*AANGELEVERDE TEKST:*
>>>
Het halftijds conventioneel brugpensioen vanaf de leeftijd van 55 jaar voor de arbeiders wordt, voor de duur van deze collectieve arbeidsovereenkomst, mogelijk gemaakt via een toetredingsprocedure die door een afzonderlijke collectieve arbeidsovereenkomst zal worden vastgesteld.
Toekenning van een sociaal voordeel
Art. 12.Het bedrag van het sociaal voordeel vastgelegd in artikel 5 van de collectieve arbeidsovereenkomst van 3 maart 1999 tot toekenning van een sociaal voordeel, wordt, vanaf het betalingsjaar 2002 (sociaal dienstjaar 2001) gebracht op 109,0732 EUR. De betalingsmodaliteiten worden bepaald door het beheerscomité van het Sociaal Fonds van de scheikundige nijverheid.
Syndicale vorming
Art. 13.Artikel 14 van de sectorale collectieve arbeidsovereenkomst 1995-1996, dat vanaf 1995 volgende begrenzing en verdeling heeft voorzien : - begrenzing : 669.312,5168 EUR in 1995 en 743.680,5743 EUR vanaf 1996; - verdeling : 545.365,7545 EUR in 1995 en 594.944,4594 EUR vanaf 1996 aan de vakbondsorganisaties; 123.946,7623 EUR in 1995 en 148.736,1149 EUR vanaf 1996 aan Fedichem; wordt met ingang van het jaar 2001, door de volgende bepalingen vervangen : - begrenzing : 793.259,2793 EUR in 2001 en 842.837,9842 EUR vanaf 2002; - verdeling : 644.523,1644 EUR in 2001 en 694.101,8694 EUR vanaf 2002 aan de vakbondsorganisaties; de aan Fedichem reeds toegekende 148.736,1149 EUR blijven onveranderd.
Art. 14.Tijdens de duur van deze collectieve arbeidsovereenkomst zullen de gebruiksmodaliteiten van de syndicale vorming in een daartoe op te richten werkgroep besproken worden.
Fonds voor vorming (0,10 pct. - risicogroepen)
Art. 15.De collectieve arbeidsovereenkomst tot verlenging van het fonds voor vorming in de scheikundige nijverheid gesloten op 20 april 1999 in het Paritair Comité voor de scheikundige nijverheid zal voor de duur van deze collectieve arbeidsovereenkomst worden verlengd.
Tijdskrediet - 1/5e loopbaanvermindering
Art. 16.§ 1. Tijdskrediet.
Het recht op tijdskrediet, voorzien door de collectieve arbeidsovereenkomst nr. 77 gesloten op 14 februari 2001 in de Nationale Arbeidsraad, tot invoering van een stelsel van tijdskrediet, loopbaanvermindering en vermindering van de arbeidsprestaties tot een halftijdse betrekking, wordt uitgebreid tot een duur van maximum 5 jaar over de gehele loopbaan.
<<<
*WAT TE DOEN:*
Schrijf het stuk van de tekst woordelijk over dat begint bij de woorden "Het recht op" en eindigt bij "de gehele loopbaan.". Baseer je uitsluitend op de tekst.

*GEGEVENS:*
>>>
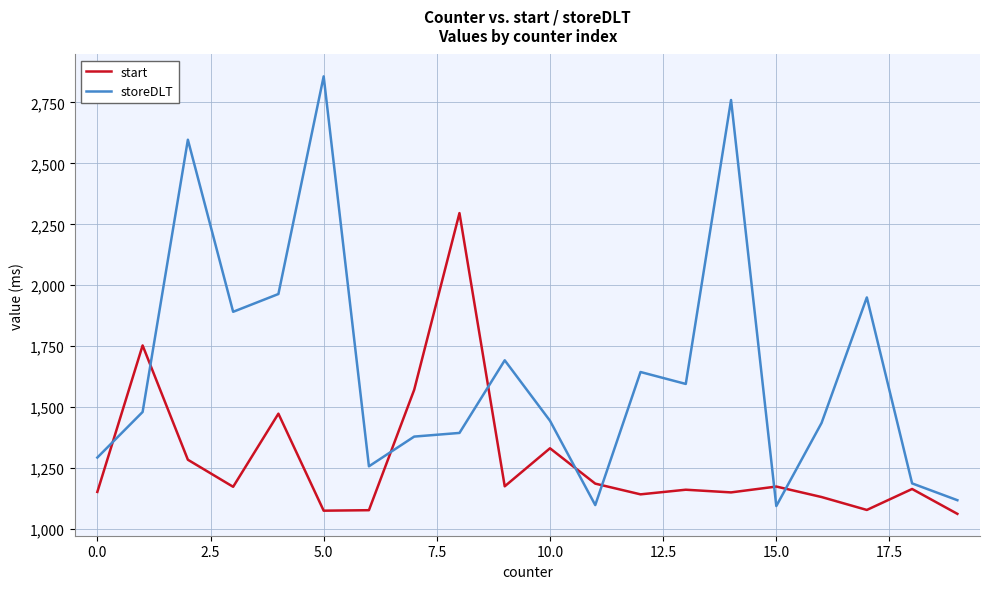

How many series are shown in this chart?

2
<<<
>>>
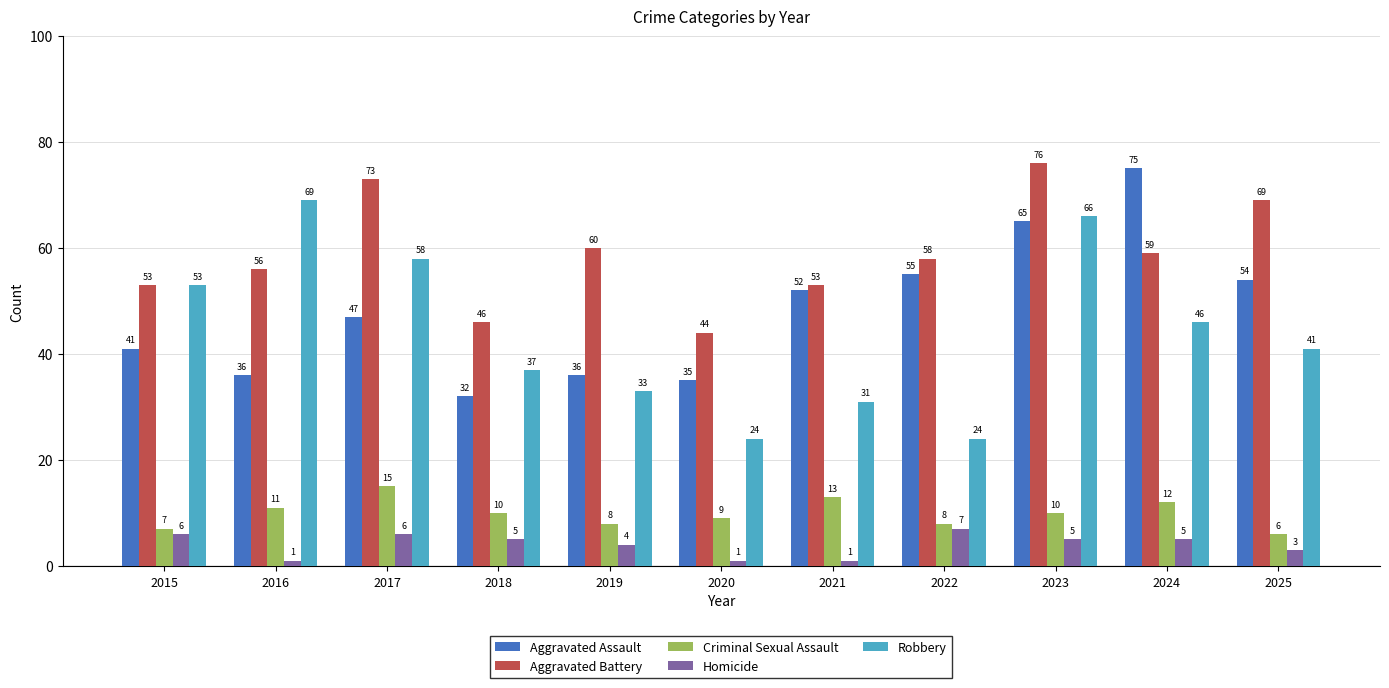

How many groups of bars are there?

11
<<<
*ANTWOORD:*
Het recht op tijdskrediet, voorzien door de collectieve arbeidsovereenkomst nr. 77 gesloten op 14 februari 2001 in de Nationale Arbeidsraad, tot invoering van een stelsel van tijdskrediet, loopbaanvermindering en vermindering van de arbeidsprestaties tot een halftijdse betrekking, wordt uitgebreid tot een duur van maximum 5 jaar over de gehele loopbaan.